▶ _WHAT TO PRODUCE_
Whenever an image turns up, omit it and return the remaining data exactly.

_____

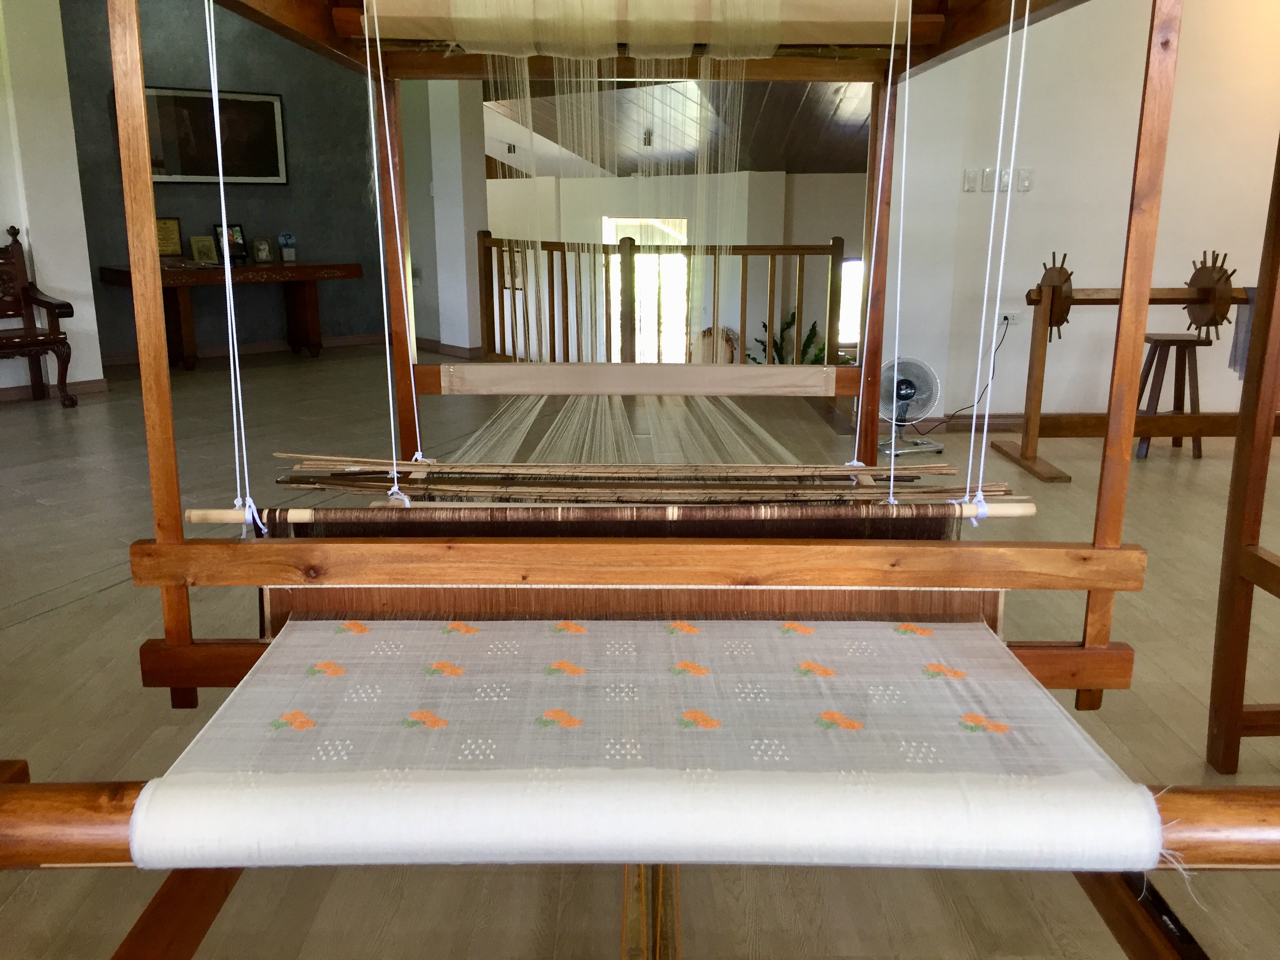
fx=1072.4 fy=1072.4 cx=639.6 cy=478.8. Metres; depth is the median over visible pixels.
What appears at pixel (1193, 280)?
wheel
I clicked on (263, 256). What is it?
frame
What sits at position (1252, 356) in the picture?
wooden frame
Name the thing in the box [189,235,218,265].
framed certificate
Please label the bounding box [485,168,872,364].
far wall
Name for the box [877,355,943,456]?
fan
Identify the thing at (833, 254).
wooden railing
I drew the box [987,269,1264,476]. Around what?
wooden stand
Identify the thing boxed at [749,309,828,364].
potted plant
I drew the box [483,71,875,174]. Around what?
wooden ceiling
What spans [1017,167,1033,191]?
light switch
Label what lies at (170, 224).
framed certificate
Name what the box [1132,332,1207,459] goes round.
wooden stool
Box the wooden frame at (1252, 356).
[1205,134,1279,774]
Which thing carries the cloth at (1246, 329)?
hanging from the wooden stand at (1029, 458)
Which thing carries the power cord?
attached to the wall socket at (1011, 315)
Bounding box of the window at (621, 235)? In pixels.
[605,218,689,361]
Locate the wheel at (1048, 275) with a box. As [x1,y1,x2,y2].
[1035,252,1074,340]
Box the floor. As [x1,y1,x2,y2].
[0,348,1279,959]
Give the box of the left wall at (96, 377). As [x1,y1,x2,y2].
[0,0,106,399]
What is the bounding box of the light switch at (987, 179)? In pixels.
[980,166,995,192]
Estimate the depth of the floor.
2.70 m
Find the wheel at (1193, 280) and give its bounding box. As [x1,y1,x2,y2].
[1183,248,1239,340]
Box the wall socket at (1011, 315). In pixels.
[998,310,1022,325]
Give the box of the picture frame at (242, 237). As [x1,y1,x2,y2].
[212,223,248,262]
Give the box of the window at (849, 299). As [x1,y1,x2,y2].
[836,257,862,344]
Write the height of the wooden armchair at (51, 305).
1.016 m
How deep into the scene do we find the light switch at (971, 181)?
5.32 m
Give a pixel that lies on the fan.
(913, 391)
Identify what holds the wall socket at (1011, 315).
attached to the white wall at (1074, 9)
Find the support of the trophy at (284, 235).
on the wooden table
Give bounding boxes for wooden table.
[98,260,371,371]
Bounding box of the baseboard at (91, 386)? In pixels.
[0,378,107,401]
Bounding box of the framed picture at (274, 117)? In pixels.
[148,85,289,186]
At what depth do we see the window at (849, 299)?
10.10 m
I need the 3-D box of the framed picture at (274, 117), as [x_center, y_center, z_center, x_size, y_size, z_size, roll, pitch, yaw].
[-3.078,-2.407,7.550,1.141,0.673,0.034,-11,18,-38]
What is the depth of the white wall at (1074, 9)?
5.22 m
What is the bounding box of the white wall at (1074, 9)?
[879,0,1279,429]
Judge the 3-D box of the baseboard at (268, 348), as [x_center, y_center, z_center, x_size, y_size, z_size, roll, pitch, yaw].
[-3.044,-0.995,8.238,2.854,0.084,0.019,-11,18,-38]
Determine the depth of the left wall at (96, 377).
6.16 m
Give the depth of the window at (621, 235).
10.56 m
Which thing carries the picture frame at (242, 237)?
on the wooden table
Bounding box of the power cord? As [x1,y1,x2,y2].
[904,316,1011,429]
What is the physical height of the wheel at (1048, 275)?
0.393 m
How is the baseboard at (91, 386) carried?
attached to the left wall at (96, 377)
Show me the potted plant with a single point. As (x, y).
(809, 337)
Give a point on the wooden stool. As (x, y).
(1148, 369)
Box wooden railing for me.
[475,232,841,366]
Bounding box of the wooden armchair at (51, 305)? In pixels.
[0,226,78,408]
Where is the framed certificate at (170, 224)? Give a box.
[155,216,183,255]
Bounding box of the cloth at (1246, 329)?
[1228,285,1257,377]
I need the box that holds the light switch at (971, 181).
[962,167,977,191]
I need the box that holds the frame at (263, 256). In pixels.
[250,235,275,264]
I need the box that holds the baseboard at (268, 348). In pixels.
[99,332,391,365]
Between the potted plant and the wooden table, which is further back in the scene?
the potted plant
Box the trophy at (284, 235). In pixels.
[276,230,297,261]
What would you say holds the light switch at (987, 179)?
attached to the white wall at (1074, 9)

_____

▶ _ANSWER SPACE_
fx=1072.4 fy=1072.4 cx=639.6 cy=478.8. Metres; depth is the median over visible pixels.
What appears at pixel (1193, 280)?
wheel
I clicked on (263, 256). What is it?
frame
What sits at position (1252, 356) in the picture?
wooden frame
Name the thing in the box [189,235,218,265].
framed certificate
Please label the bounding box [485,168,872,364].
far wall
Name for the box [877,355,943,456]?
fan
Identify the thing at (833, 254).
wooden railing
I drew the box [987,269,1264,476]. Around what?
wooden stand
Identify the thing boxed at [749,309,828,364].
potted plant
I drew the box [483,71,875,174]. Around what?
wooden ceiling
What spans [1017,167,1033,191]?
light switch
Label what lies at (170, 224).
framed certificate
Name what the box [1132,332,1207,459] goes round.
wooden stool
Box the wooden frame at (1252, 356).
[1205,134,1279,774]
Which thing carries the cloth at (1246, 329)?
hanging from the wooden stand at (1029, 458)
Which thing carries the power cord?
attached to the wall socket at (1011, 315)
Bounding box of the window at (621, 235)? In pixels.
[605,218,689,361]
Locate the wheel at (1048, 275) with a box. As [x1,y1,x2,y2].
[1035,252,1074,340]
Box the floor. As [x1,y1,x2,y2].
[0,348,1279,959]
Give the box of the left wall at (96, 377). As [x1,y1,x2,y2].
[0,0,106,399]
What is the bounding box of the light switch at (987, 179)? In pixels.
[980,166,995,192]
Estimate the depth of the floor.
2.70 m
Find the wheel at (1193, 280) and give its bounding box. As [x1,y1,x2,y2].
[1183,248,1239,340]
Box the wall socket at (1011, 315). In pixels.
[998,310,1022,325]
Give the box of the picture frame at (242, 237). As [x1,y1,x2,y2].
[212,223,248,262]
Give the box of the window at (849, 299). As [x1,y1,x2,y2].
[836,257,862,344]
Write the height of the wooden armchair at (51, 305).
1.016 m
How deep into the scene do we find the light switch at (971, 181)?
5.32 m
Give a pixel that lies on the fan.
(913, 391)
Identify what holds the wall socket at (1011, 315).
attached to the white wall at (1074, 9)
Find the support of the trophy at (284, 235).
on the wooden table
Give bounding boxes for wooden table.
[98,260,371,371]
Bounding box of the baseboard at (91, 386)? In pixels.
[0,378,107,401]
Bounding box of the framed picture at (274, 117)? In pixels.
[148,85,289,186]
At what depth do we see the window at (849, 299)?
10.10 m
I need the 3-D box of the framed picture at (274, 117), as [x_center, y_center, z_center, x_size, y_size, z_size, roll, pitch, yaw].
[-3.078,-2.407,7.550,1.141,0.673,0.034,-11,18,-38]
What is the depth of the white wall at (1074, 9)?
5.22 m
What is the bounding box of the white wall at (1074, 9)?
[879,0,1279,429]
Judge the 3-D box of the baseboard at (268, 348), as [x_center, y_center, z_center, x_size, y_size, z_size, roll, pitch, yaw].
[-3.044,-0.995,8.238,2.854,0.084,0.019,-11,18,-38]
Determine the depth of the left wall at (96, 377).
6.16 m
Give the depth of the window at (621, 235).
10.56 m
Which thing carries the picture frame at (242, 237)?
on the wooden table
Bounding box of the power cord? As [x1,y1,x2,y2].
[904,316,1011,429]
What is the physical height of the wheel at (1048, 275)?
0.393 m
How is the baseboard at (91, 386) carried?
attached to the left wall at (96, 377)
Show me the potted plant with a single point. As (x, y).
(809, 337)
Give a point on the wooden stool. As (x, y).
(1148, 369)
Box wooden railing for me.
[475,232,841,366]
Bounding box of the wooden armchair at (51, 305)? In pixels.
[0,226,78,408]
Where is the framed certificate at (170, 224)? Give a box.
[155,216,183,255]
Bounding box of the cloth at (1246, 329)?
[1228,285,1257,377]
I need the box that holds the light switch at (971, 181).
[962,167,977,191]
I need the box that holds the frame at (263, 256). In pixels.
[250,235,275,264]
I need the box that holds the baseboard at (268, 348). In pixels.
[99,332,391,365]
Between the potted plant and the wooden table, which is further back in the scene?
the potted plant
Box the trophy at (284, 235). In pixels.
[276,230,297,261]
What would you say holds the light switch at (987, 179)?
attached to the white wall at (1074, 9)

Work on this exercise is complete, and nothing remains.